On 31/05/18 08:42, Zhen Lei wrote:
In common, a IOMMU unmap operation follow the below steps:
1. remove the mapping in page table of the specified iova range
2. execute tlbi command to invalid the mapping which is cached in TLB
3. wait for the above tlbi operation to be finished
4. free the IOVA resource
5. free the physical memory resource

This maybe a problem when unmap is very frequently, the combination of tlbi
and wait operation will consume a lot of time. A feasible method is put off
tlbi and iova-free operation, when accumulating to a certain number or
reaching a specified time, execute only one tlbi_all command to clean up
TLB, then free the backup IOVAs. Mark as non-strict mode.

But it must be noted that, although the mapping has already been removed in
the page table, it maybe still exist in TLB. And the freed physical memory
may also be reused for others. So a attacker can persistent access to memory
based on the just freed IOVA, to obtain sensible data or corrupt memory. So
the VFIO should always choose the strict mode.
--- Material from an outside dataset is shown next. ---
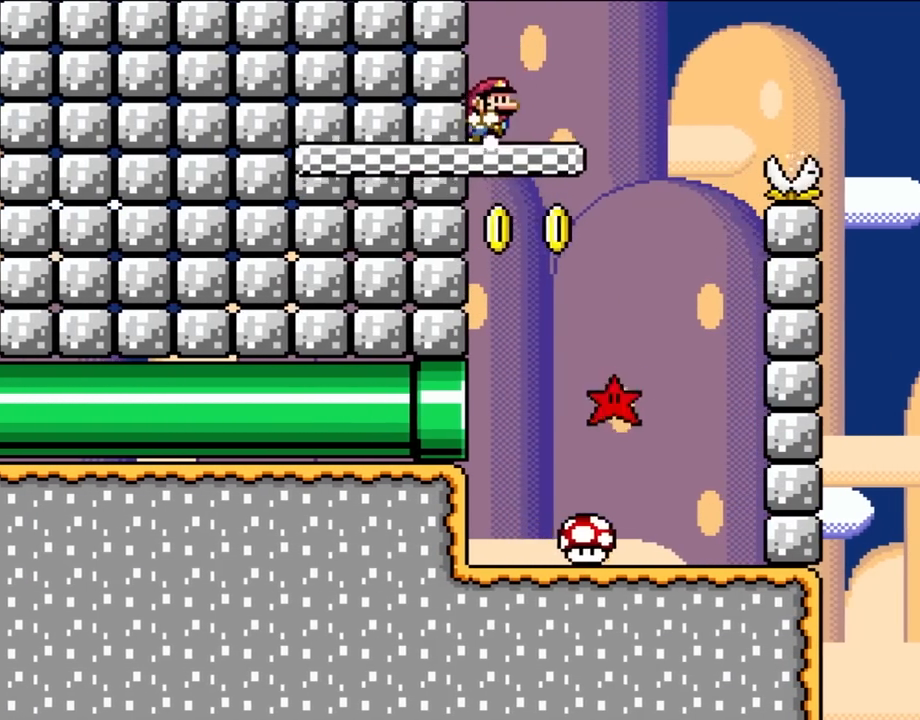
{"dt_ms": 500, "buttons": ["Y", "DPAD_RIGHT"], "events": [[83, "DPAD_RIGHT", "down"]]}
Some may consider put off physical memory free also, that will still follow
strict mode. But for the map_sg cases, the memory allocation is not controlled
by IOMMU APIs, so it is not enforceable.

Fortunately, Intel and AMD have already applied the non-strict mode, and put
queue_iova() operation into the common file dma-iommu.c., and my work is based
on it. The difference is that arm-smmu-v3 driver will call IOMMU common APIs to
unmap, but Intel and AMD IOMMU drivers are not.
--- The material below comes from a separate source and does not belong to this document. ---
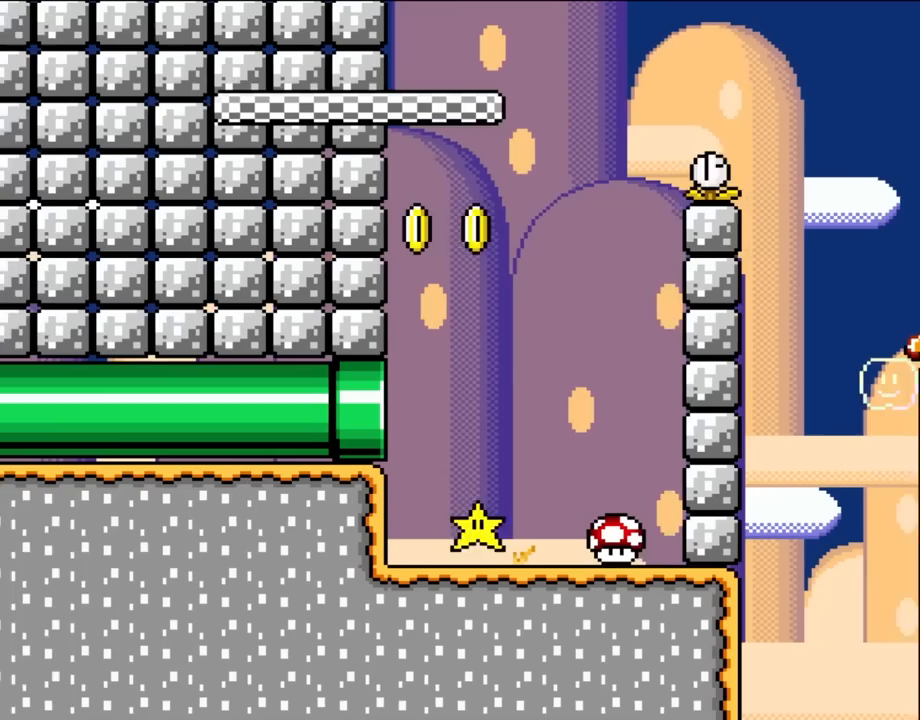
{"dt_ms": 500, "buttons": ["Y", "DPAD_RIGHT"], "events": []}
Below is the performance data of strict vs non-strict for NVMe device:
Randomly Read IOPS: 146K(strict) vs 573K(non-strict)
Randomly Write IOPS: 143K(strict) vs 513K(non-strict)

What hardware is this on? If it's SMMUv3 without MSIs (e.g. D05), then you'll still be using the rubbish globally-blocking sync implementation. If that is the case, I'd be very interested to see how much there is to gain from just improving that - I've had a patch kicking around for a while[1] (also on a rebased branch at [2]), but don't have the means for serious performance testing.

Robin.

[1] https://www.mail-archive.com/iommu@xxxxxxxxxxxxxxxxxxxxxxxxxx/msg20576.html
[2] git://linux-arm.org/linux-rm iommu/smmu



Zhen Lei (7):
iommu/dma: fix trival coding style mistake
iommu/arm-smmu-v3: fix the implementation of flush_iotlb_all hook
iommu: prepare for the non-strict mode support
iommu/amd: make sure TLB to be flushed before IOVA freed
iommu/dma: add support for non-strict mode
iommu/io-pgtable-arm: add support for non-strict mode
iommu/arm-smmu-v3: add support for non-strict mode

drivers/iommu/amd_iommu.c | 2 +-
drivers/iommu/arm-smmu-v3.c | 16 ++++++++++++---
drivers/iommu/arm-smmu.c | 2 +-
drivers/iommu/dma-iommu.c | 41 ++++++++++++++++++++++++++++++--------
drivers/iommu/io-pgtable-arm-v7s.c | 6 +++---
drivers/iommu/io-pgtable-arm.c | 28 ++++++++++++++------------
drivers/iommu/io-pgtable.h | 2 +-
drivers/iommu/ipmmu-vmsa.c | 2 +-
drivers/iommu/msm_iommu.c | 2 +-
drivers/iommu/mtk_iommu.c | 2 +-
drivers/iommu/qcom_iommu.c | 2 +-
include/linux/iommu.h | 5 +++++
12 files changed, 76 insertions(+), 34 deletions(-)